3:06pm: Hotline with Dave Weekley

Gilmer County father and son enjoy early season success

GLENVILLE, W.Va. — The sun was beaming down on a hot Sunday afternoon. It was the final Sunday in the month of September and for Scott Dobbins and his son Tristan, age 10, it was a quandary of how to spend some time. Despite the heat, they decided sitting in a tree stand was better than sitting on the couch.

“He told me, ‘Dad it’s real hot, but you can’t kill anything sitting in the living room.'” the elder Dobbins shared in a recent edition of West Virginia Outdoors.

Truer words have never been spoken and they flowed from the mouth of a ten year old. There is still hope for America, but I digress.
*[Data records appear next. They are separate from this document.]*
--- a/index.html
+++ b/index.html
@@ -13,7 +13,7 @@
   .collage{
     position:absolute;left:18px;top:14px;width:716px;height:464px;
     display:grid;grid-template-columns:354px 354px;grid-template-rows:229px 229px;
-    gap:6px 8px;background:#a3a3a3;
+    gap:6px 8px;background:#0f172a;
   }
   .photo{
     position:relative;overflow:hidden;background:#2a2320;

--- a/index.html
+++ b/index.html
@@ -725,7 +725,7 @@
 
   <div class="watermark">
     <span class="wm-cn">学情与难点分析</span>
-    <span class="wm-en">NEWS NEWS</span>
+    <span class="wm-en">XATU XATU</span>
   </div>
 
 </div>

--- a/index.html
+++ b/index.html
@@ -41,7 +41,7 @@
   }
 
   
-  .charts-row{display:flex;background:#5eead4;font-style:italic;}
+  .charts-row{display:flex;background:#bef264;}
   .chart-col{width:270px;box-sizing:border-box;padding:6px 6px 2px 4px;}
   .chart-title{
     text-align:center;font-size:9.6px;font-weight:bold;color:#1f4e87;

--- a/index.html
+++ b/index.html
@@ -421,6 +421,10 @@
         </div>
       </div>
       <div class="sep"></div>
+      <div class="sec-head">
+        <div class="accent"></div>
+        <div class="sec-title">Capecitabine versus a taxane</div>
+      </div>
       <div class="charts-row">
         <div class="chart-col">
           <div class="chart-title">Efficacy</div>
Scott and Tristan spent most of the afternoon together in the tree without much luck. Even the squirrels decided to spend the day holed up in a cooler place.

“Around 6:45 at the edge of dark when they start to move he was about bored out of his mind and I saw this buck coming up the hill,” Dobbins explained.
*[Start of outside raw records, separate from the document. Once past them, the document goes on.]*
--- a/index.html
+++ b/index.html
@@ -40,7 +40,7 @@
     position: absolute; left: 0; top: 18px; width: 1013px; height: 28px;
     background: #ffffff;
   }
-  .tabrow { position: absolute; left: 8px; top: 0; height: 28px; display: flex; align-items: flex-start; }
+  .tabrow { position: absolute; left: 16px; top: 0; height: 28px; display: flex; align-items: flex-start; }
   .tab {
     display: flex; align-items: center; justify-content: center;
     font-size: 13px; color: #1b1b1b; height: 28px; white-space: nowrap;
He poked his son and told him he might want to get ready as the buck approached. It turned out to be the buck they captured on camera several months earlier. Tristan had nicknamed the deer “Pitchfork” and committed himself to taking this buck and no other.

“He asked me if it was a big one and I told him, to get ready, you’ll want to shoot it when it comes by,” laughed Dobbins.

As the bruiser passed, Tristan waited until he was 20 to 30 yards past the stand and presented a good shot. He touched the trigger and nailed the buck with a perfectly placed bolt from his crossbow.

“It turned out great and I told my wife if I don’t ever kill another deer that was worth seeing him do that. The smile on his face was it,” Dobbins explained.

Scott Dobbins of Glenville with the big 12 point buck he passed on for two years and finally killed last week in Doddridge County.

But, fate would not hold him to the remark made to his wife. Dobbins also hunts a piece of land in Doddridge County. He’d been eyeing up a buck there for a while. It was a buck he had passed up a couple of years earlier, waiting for the right time. Turns out 2020 was the year. While sitting in the stand with Tristan in Gilmer County, his phone buzzed him with a text. It was a from his trail camera and a revelation the big buck he was after had just wandered by his stand across the county line.

“It was right as that cold front was coming in and I told my boss on Monday I was going to leave work early and go sit in that stand in Doddridge County,” Dobbins shared.

So he found himself in the tree he had selected, over watching an old timber site. The site was marked with high grass and tree tops across the landscape. Deer were soon well within range and a doe and fawn kept staring at something which had drawn their attention from a nearby stand of trees.

“I kept watching her and thinking it was going to be the kind of buck I’m after, but he never showed up,” Dobbins explained.

What did come wandering down the trail wasn’t the buck of a lifetime, it was a skunk and he strolled straight up to the doe.

“This doe stomps the time out of this skunk and it sprays everywhere. It sprays her, it sprays the grass, and I’m 15 feet in the air above them and suddenly I have the best cover scent you can ever imagine. Regardless of how the wind blows, I’m covered,” said Dobbins.

Bathed in skunk musk, Scott felt raindrops. Slowly a steady downpour started. Dobbins could have called it quits, but decided to stick it out. The persistence, even in misery, would be rewarded. Out of the corner of his eye, he caught the glimpse of movement about 40 yards away near an old tree top.

“He’d walk about two steps and stop, two steps and stop. I usually don’t get shook up until after I pull the trigger, but he had me nervous because a deer whose four or five years old, he’s really cautious,” he said.

The skunk smell didn’t seem to phase the big buck and Dobbins dropped the hammer when it stopped 11 yards from him.

The buck weighed more than 150 pounds after it was field dressed and sported a 12 point rack.

It ended the archery season for both Scott and Tristan, but he’s not out of the woods yet.

“I was read the riot act by my eight year old daughter about not taking her to the blind. Looks like I’m going to be a guide until gun season,” Dobbins laughed.